TASK STATEMENT: Repeat verbatim, and only, the lines of the data below, beginning at the line that contains "nose: (177, 231)" and stopping after the line that contains "right wrist: (89, 194)".

※ ※ ※

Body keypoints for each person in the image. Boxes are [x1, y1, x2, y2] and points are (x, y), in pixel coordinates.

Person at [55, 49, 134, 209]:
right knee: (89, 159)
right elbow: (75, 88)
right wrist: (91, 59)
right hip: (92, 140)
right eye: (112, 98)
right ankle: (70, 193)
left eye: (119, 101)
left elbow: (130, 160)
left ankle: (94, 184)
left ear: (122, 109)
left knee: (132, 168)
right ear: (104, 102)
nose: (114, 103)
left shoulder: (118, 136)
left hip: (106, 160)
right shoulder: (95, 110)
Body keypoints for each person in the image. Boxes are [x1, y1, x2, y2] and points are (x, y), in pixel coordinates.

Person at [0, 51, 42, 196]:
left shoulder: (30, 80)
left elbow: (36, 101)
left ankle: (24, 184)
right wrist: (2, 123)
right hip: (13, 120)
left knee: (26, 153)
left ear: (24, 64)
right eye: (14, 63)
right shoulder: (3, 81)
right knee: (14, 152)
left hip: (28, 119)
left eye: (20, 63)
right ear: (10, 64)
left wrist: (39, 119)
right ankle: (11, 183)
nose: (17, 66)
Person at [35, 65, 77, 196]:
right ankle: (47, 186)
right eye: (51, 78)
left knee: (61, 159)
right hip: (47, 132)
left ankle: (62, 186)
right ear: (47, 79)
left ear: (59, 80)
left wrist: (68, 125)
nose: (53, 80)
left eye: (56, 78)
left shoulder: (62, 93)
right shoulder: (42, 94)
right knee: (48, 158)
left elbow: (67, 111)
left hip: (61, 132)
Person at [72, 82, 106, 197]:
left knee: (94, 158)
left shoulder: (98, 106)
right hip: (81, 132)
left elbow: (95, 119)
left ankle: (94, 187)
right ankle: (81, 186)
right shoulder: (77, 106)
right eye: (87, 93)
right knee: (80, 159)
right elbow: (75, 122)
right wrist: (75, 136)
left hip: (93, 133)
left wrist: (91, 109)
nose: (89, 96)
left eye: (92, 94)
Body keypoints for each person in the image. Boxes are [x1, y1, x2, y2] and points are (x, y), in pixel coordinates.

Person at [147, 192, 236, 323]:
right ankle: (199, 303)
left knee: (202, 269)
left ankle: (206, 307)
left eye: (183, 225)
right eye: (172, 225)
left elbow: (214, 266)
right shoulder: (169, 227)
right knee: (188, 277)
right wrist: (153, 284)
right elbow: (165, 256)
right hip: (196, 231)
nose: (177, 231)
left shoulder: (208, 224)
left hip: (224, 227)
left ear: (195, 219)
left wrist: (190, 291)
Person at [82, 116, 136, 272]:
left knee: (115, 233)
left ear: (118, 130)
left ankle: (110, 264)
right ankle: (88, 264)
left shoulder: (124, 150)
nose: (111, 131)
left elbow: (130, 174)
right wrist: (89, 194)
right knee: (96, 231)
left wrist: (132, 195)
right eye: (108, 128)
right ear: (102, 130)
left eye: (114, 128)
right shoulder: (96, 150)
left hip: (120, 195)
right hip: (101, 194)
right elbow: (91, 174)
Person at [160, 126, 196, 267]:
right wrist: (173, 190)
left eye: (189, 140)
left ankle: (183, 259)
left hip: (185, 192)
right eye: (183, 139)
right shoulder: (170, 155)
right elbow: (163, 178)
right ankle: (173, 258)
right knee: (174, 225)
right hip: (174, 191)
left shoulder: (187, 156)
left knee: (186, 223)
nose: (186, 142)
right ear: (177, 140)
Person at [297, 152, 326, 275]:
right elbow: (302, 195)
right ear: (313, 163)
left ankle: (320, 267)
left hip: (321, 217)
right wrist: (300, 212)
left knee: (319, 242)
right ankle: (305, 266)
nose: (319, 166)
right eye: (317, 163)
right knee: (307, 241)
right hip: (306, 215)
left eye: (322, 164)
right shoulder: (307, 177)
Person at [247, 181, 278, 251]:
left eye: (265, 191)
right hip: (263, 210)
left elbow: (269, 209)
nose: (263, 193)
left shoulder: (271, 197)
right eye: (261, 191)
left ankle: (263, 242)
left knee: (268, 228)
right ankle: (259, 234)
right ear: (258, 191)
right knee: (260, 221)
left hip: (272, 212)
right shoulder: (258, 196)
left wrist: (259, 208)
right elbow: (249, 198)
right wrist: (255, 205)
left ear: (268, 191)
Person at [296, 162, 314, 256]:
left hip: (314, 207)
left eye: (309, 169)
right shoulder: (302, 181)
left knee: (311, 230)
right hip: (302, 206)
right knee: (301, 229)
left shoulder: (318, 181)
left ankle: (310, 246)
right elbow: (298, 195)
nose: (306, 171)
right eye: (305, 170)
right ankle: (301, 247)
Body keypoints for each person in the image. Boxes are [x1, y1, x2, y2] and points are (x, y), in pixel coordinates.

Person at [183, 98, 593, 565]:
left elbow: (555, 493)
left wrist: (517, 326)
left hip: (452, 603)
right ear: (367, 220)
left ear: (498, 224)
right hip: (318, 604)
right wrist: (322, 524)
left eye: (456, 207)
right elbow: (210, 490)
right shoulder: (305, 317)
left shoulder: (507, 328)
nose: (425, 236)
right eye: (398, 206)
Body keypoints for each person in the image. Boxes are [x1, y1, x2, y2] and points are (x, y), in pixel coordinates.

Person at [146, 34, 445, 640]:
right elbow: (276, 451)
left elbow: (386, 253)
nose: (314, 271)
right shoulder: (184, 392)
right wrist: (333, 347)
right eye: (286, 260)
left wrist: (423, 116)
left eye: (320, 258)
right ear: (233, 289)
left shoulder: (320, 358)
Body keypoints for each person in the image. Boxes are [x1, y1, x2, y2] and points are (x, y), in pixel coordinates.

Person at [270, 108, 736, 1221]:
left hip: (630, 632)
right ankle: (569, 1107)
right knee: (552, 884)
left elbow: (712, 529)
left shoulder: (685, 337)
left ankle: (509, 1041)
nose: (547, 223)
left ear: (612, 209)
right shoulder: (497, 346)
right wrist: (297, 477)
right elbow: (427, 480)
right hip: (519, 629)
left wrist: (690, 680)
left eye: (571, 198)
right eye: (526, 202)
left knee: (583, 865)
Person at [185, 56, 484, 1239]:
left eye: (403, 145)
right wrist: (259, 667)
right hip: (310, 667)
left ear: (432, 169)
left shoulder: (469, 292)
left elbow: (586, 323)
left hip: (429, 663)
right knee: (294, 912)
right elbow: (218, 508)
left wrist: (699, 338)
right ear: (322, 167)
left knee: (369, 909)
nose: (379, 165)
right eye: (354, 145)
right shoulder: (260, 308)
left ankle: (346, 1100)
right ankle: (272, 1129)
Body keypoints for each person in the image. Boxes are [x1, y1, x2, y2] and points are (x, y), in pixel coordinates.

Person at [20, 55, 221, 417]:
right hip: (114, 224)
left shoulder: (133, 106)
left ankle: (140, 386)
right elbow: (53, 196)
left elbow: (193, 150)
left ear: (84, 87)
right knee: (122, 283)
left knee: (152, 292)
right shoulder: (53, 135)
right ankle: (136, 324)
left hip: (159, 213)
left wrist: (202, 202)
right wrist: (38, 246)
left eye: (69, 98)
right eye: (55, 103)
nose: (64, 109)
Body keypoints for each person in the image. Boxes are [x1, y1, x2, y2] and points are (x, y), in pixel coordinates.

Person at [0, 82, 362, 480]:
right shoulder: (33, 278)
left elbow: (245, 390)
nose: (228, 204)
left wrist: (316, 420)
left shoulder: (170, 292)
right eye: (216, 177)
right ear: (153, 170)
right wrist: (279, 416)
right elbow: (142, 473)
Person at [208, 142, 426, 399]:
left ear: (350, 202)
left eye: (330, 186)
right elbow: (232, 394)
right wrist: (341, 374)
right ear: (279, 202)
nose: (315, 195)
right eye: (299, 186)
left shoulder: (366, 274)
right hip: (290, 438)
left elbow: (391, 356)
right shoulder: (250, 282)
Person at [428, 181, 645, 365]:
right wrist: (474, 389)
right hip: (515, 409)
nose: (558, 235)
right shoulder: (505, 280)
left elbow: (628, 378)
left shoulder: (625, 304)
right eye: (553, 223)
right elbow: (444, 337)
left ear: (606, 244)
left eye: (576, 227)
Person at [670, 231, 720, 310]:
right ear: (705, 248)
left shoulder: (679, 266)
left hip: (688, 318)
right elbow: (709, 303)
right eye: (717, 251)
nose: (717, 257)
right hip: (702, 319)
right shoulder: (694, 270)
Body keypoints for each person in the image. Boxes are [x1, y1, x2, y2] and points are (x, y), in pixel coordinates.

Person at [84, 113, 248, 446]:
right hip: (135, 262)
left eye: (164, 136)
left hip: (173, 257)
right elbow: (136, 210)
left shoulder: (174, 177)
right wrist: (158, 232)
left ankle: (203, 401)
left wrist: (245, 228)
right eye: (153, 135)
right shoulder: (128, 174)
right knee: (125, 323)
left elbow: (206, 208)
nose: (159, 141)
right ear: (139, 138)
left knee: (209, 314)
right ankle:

※ ※ ※

RESULT OF THIS EXERCISE:
nose: (177, 231)
left shoulder: (208, 224)
left hip: (224, 227)
left ear: (195, 219)
left wrist: (190, 291)
Person at [82, 116, 136, 272]:
left knee: (115, 233)
left ear: (118, 130)
left ankle: (110, 264)
right ankle: (88, 264)
left shoulder: (124, 150)
nose: (111, 131)
left elbow: (130, 174)
right wrist: (89, 194)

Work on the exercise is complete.